アマゾン日本人移住85周年(2014年)、アマゾニア日伯援護協会50周年(2015年)、パラー日系商工会議所30周年(2015年)と、この1年半で三つの記念式典に参加した。私にとってこれらは派遣先でのイベントというだけでなく、人との出会いにも関係し、強く印象に残っている行事である。
ベレンに着いて1か月ほどたったころ、初めて、郊外の町トメアスーへ日本語学校の授業を見るために出張に行ったときのこと。アマゾン第1回移民の山田元さんと偶然お会いし、お話を伺うという機会に恵まれた。山田さんは、1929年に移住された中の数少ない生存者のお一人である。

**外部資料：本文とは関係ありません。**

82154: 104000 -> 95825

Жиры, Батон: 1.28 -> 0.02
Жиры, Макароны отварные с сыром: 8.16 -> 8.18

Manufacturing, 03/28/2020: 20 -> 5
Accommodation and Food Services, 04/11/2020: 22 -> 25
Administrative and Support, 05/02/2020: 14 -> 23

第1回移民(山田さん一家を含む43家族189人)が到着したのは、トメアスー移住地(旧アカラ植民地)である。戦前に2104人が入植したが、当初の目的だったカカオ栽培はうまくいかず、マラリアの蔓延などにより大半が転出。戦後は胡椒栽培で移住地は大きく発展した。1950年代後半の全盛期には、山田さんもかなりの収穫があったそうだ。しかし1970 年代の病害で、転作した。山田さんに限らず、良くも悪くも胡椒で生活が大きく変わった方は、非常に多い。1950年代から1970年代にかけては、トメアスー以外にもベレンをはじめ北部の各地域に多くの日本人が入植、現在のアマゾン日系人人口は約5万人と言われている。

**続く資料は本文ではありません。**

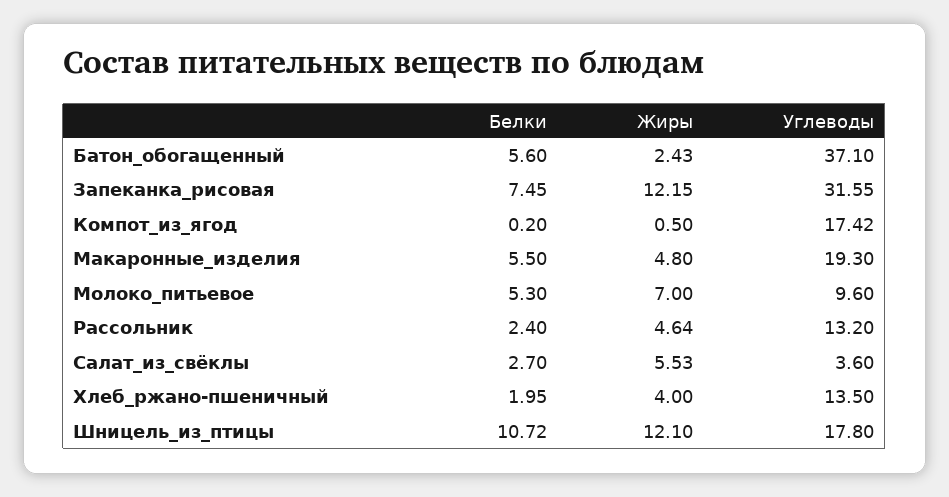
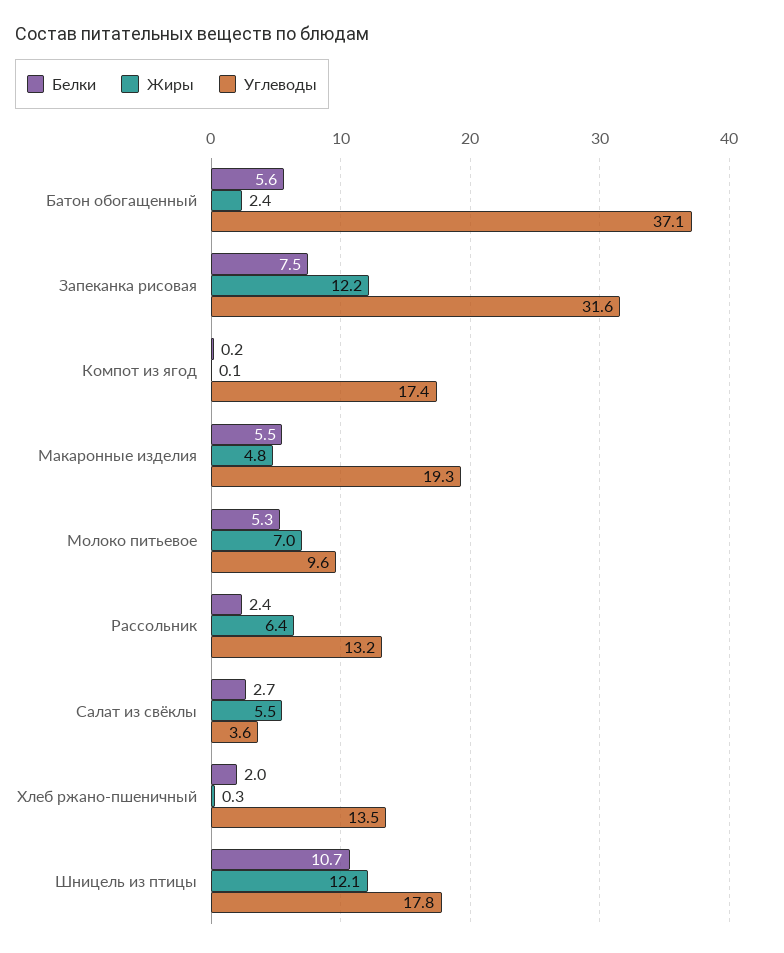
Жиры, Компот_из_ягод: 0.5 -> 0.1
Жиры, Рассольник: 4.64 -> 6.4
Жиры, Хлеб_ржано-пшеничный: 4 -> 0.3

その半数以上が居住する北東部は、日系の医療機関も充実しており、日本語が話せる医師やスタッフを揃える病院や老人ホームがある。総括するのが、昨年、発足50周年を迎えたアマゾニア日伯援護協会。1965年に日伯協会事務所の一室を借りて、「アマゾニア日本人移民援護協会」という小さな診療所からスタート。1972年に公益団体として認可された後、1974年に現在の名前になった。ベレン市内でアマゾニア病院、トメアスーで十字路アマゾニア病院、ベレンの隣町アナニンデウア市で厚生ホーム(老人ホーム)を運営する。慣れない土地で暮らしていると、病気になったときほど心細いことはないが、日本語の通じる病院があると安心だ。
アマゾニア病院の医師で汎アマゾニア日伯協会の会長でもある生田勇治先生には、何度か診察をしていただいた。協会事務所と私の配属先が同じ建物にあり、先生とはよくお会いし、事務所内で薬を紹介していただくこともある。以前、息子さんが日本へ研修に行かれたとき、日本語の授業を私が担当したこともあり、生田先生には特別な縁を感じている。
パラー州には、どこの町へ行っても必ず見かけるものがある。“Y.YAMADA”というスーパーだ。山田フェルナンドさんが経営されており、彼で三代目となる。その彼が2009年から会頭を務めるのがパラー日系商工会議所。1985年に創立され、初代会頭は父の純一郎さん。当時の会員数は30社だったが、現在は55社。会員のために、政府とのコンタクトの仲介役となったり、経済情報を送信したり、講演会・セミナーを実施したりするのが、主な活動である。
フェルナンドさんには赴任当初からお目にかかることはよくあったが、あのスーパーヤマダの社長で、全伯スーパー協会の会長でもある方に話しかけるのは気後れし、何度もそのチャンスを逃していた。勇気を出して話しかけたのは、こちらへ来て半年ほどたってからである。それからは、いつも穏やかな笑みを浮かべて声をかけてくださるようになり、30周年記念式典にも招待していただいた。歩み寄ることが人間関係を築く第一歩だと、今、改めて思う。
こちらへ来ていろいろな行事に参加してきたが、なかでもとくにこれら三つの式典参加は、縁があって出会った方たちと一緒に、長い歴史の節目の年を祝ったことで、私にとって特別な意味を持つものとなった。と同時に、これらの行事を通して、みなさんとの縁を再認識させていただくことができた。
こういう場でまた新たな出会いが生まれ、人と場が重なり合っていくことで絆は広がっていく。あと半年の任期でどこまで広がりを見せるのか、それが楽しみだ。